Ambassador level talks will be followed with the foreign ministers meeting due to start at 16:00 GMT.

The meeting in the Egyptian capital had been scheduled for Tuesday, but was advanced to Sunday “in light of rapid developments in the Syria situation and based on the request of several Arab states”, Ahmed Ben Helli, Arab League deputy chief, said on Saturday.

Al Jazeera’s Nadim Baba, reporting from Cairo, said that Ahmed Aljarba, the head of the Syrian National Council (SNC), would give a speech at the foreign ministers meeting

The head of the opposition umbrella group backed by the West and Arab states is expected to ask Arab foreign ministers to back military intervention in Syria.

The Arab League on Tuesday accused the Syrian government of carrying out a chemical-weapons attacks in a suburb of Damascus that killed hundreds of people, including children, on August 21.

Permanent representatives condemned what they called the “horrible crime carried out with internationally prohibited chemical weapons”, and put the “entire responsibility” on President Bashar al-Assad’s government.

The Arab League suspended Syria’s membership in 2011 after Assad’s government failed to abide by an Arab peace plan that aimed to end the conflict.

The 22-member organisation offered in March Syria’s seat to the SNC and decided to let its member nations arm the rebels battling Assad’s government.

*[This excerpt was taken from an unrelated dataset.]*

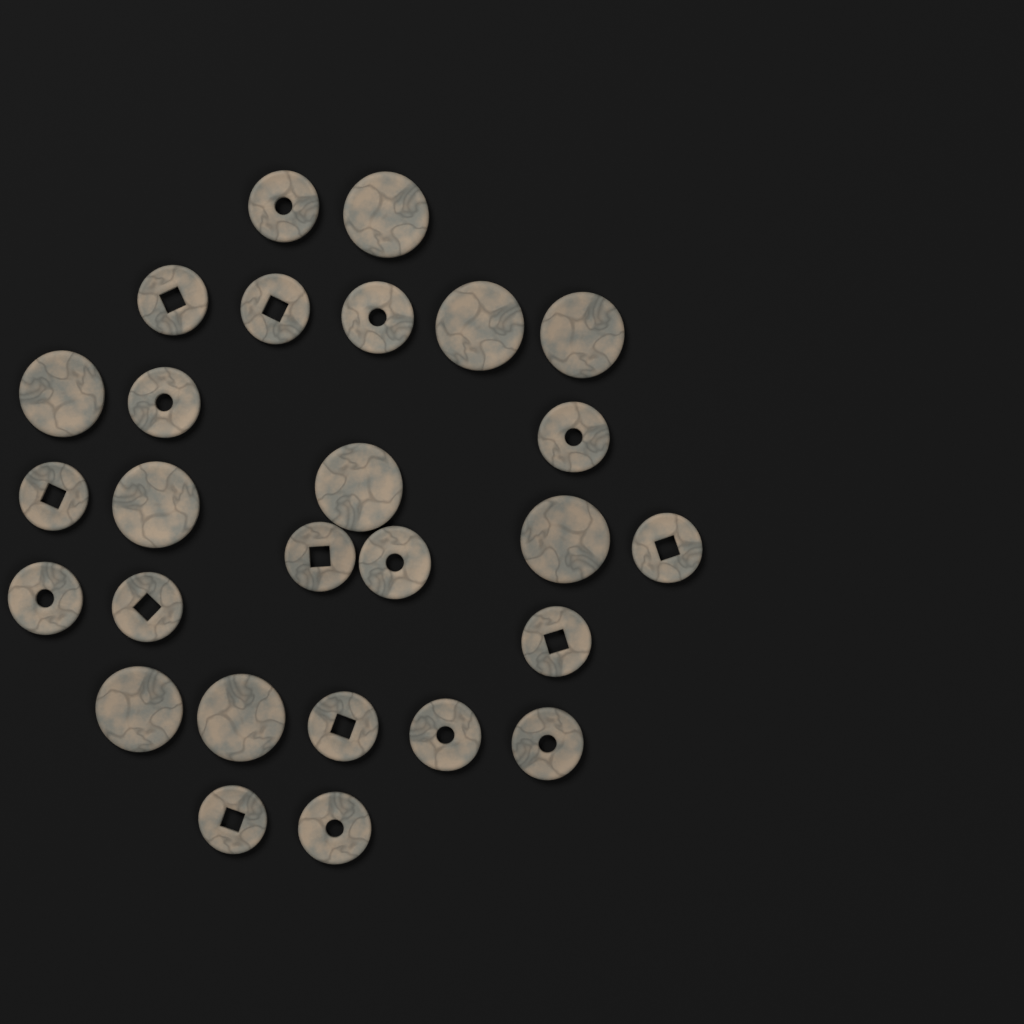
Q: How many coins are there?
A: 27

John Kerry, the US secretary of state, named the regional body on Friday among a list of allies “ready to respond” to the alleged chemical-weapons attack.

However, some influential Arab League members, including Egypt, Iraq, Lebanon, Tunisia and Algeria, have expressed opposition to foreign military intervention in Syria.

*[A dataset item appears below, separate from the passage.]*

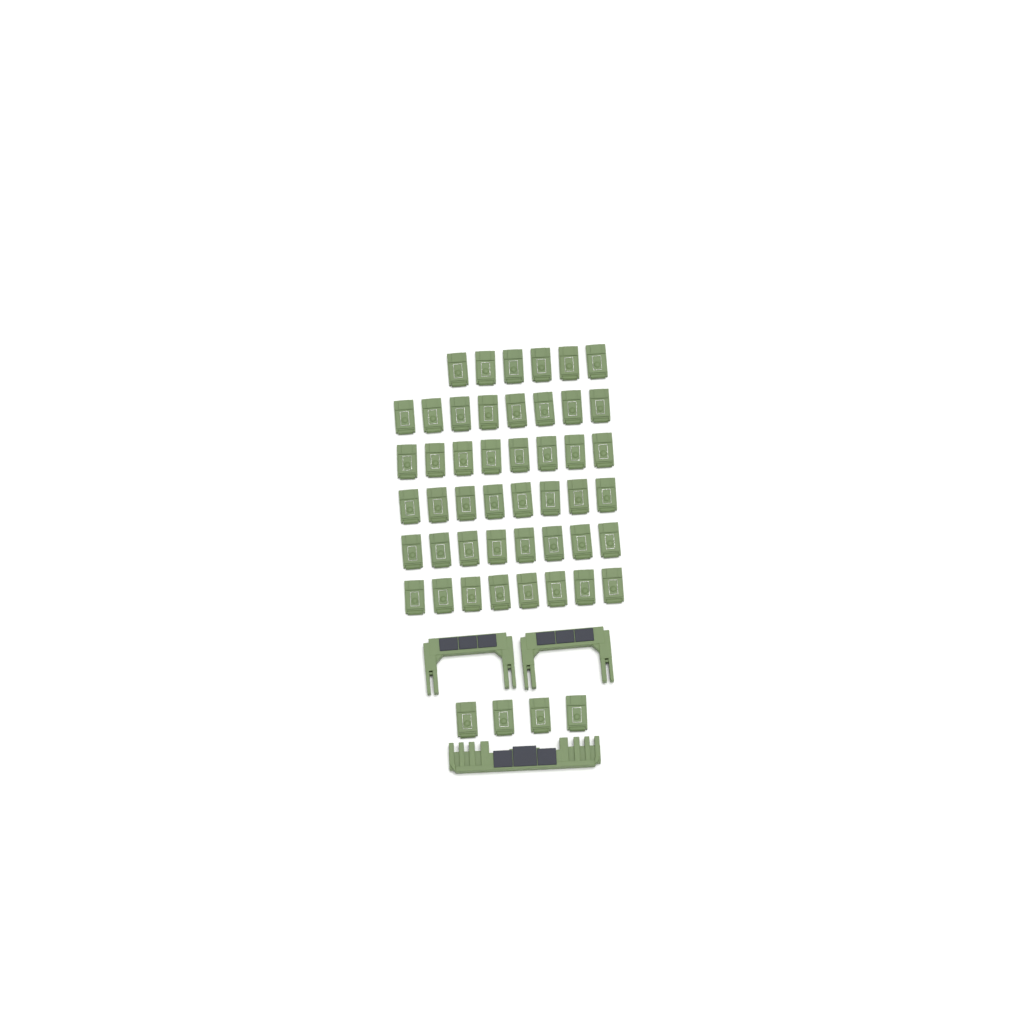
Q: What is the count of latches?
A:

Al Jazeera’s Cairo correspondent Nadim Baba said that it would be disappointment for the US, if Arab League does not give a unified green light to military intervention in Syria.

Some of the Gulf Arab countries, notably Qatar and the UAE, took part in the military operations in Libya that led to the removal of the longttime Libyan leader Muammar Gaddafi from power and his eventual death in 2011.

Bahrain hosts the US Fifth Fleet, while Centcom, the US command responsible for 20 countries in the Middle East and Central Asia, has a regional headquarters in Qatar, which also hosts the largest US airbase in the Middle East.